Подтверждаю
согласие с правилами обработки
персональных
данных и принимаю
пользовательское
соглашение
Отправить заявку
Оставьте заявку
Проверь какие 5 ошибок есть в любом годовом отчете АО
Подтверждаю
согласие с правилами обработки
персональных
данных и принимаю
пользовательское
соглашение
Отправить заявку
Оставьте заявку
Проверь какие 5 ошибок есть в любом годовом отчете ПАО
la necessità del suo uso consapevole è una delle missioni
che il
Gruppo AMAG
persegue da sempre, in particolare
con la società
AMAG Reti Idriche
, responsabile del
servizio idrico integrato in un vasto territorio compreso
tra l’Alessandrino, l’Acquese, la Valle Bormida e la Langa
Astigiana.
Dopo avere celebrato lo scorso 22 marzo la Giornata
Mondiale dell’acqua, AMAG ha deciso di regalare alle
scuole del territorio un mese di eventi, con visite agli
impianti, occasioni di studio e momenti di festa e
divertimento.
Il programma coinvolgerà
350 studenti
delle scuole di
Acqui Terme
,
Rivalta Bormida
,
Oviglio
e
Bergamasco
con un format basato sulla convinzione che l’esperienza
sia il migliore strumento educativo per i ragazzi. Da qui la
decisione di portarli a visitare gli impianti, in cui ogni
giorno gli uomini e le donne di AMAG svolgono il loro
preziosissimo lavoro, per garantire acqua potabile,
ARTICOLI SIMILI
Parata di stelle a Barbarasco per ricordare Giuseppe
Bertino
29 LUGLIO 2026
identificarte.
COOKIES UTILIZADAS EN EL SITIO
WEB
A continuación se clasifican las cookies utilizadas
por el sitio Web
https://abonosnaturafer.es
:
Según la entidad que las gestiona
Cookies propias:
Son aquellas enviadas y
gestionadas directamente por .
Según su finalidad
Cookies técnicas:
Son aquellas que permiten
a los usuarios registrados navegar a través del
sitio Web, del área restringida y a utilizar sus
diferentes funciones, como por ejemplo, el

- Requirement
Copy all of the data above line for line, without changing anything.

- Answer to this task
Подтверждаю
согласие с правилами обработки
персональных
данных и принимаю
пользовательское
соглашение
Отправить заявку
Оставьте заявку
Проверь какие 5 ошибок есть в любом годовом отчете АО
Подтверждаю
согласие с правилами обработки
персональных
данных и принимаю
пользовательское
соглашение
Отправить заявку
Оставьте заявку
Проверь какие 5 ошибок есть в любом годовом отчете ПАО
la necessità del suo uso consapevole è una delle missioni
che il
Gruppo AMAG
persegue da sempre, in particolare
con la società
AMAG Reti Idriche
, responsabile del
servizio idrico integrato in un vasto territorio compreso
tra l’Alessandrino, l’Acquese, la Valle Bormida e la Langa
Astigiana.
Dopo avere celebrato lo scorso 22 marzo la Giornata
Mondiale dell’acqua, AMAG ha deciso di regalare alle
scuole del territorio un mese di eventi, con visite agli
impianti, occasioni di studio e momenti di festa e
divertimento.
Il programma coinvolgerà
350 studenti
delle scuole di
Acqui Terme
,
Rivalta Bormida
,
Oviglio
e
Bergamasco
con un format basato sulla convinzione che l’esperienza
sia il migliore strumento educativo per i ragazzi. Da qui la
decisione di portarli a visitare gli impianti, in cui ogni
giorno gli uomini e le donne di AMAG svolgono il loro
preziosissimo lavoro, per garantire acqua potabile,
ARTICOLI SIMILI
Parata di stelle a Barbarasco per ricordare Giuseppe
Bertino
29 LUGLIO 2026
identificarte.
COOKIES UTILIZADAS EN EL SITIO
WEB
A continuación se clasifican las cookies utilizadas
por el sitio Web
https://abonosnaturafer.es
:
Según la entidad que las gestiona
Cookies propias:
Son aquellas enviadas y
gestionadas directamente por .
Según su finalidad
Cookies técnicas:
Son aquellas que permiten
a los usuarios registrados navegar a través del
sitio Web, del área restringida y a utilizar sus
diferentes funciones, como por ejemplo, el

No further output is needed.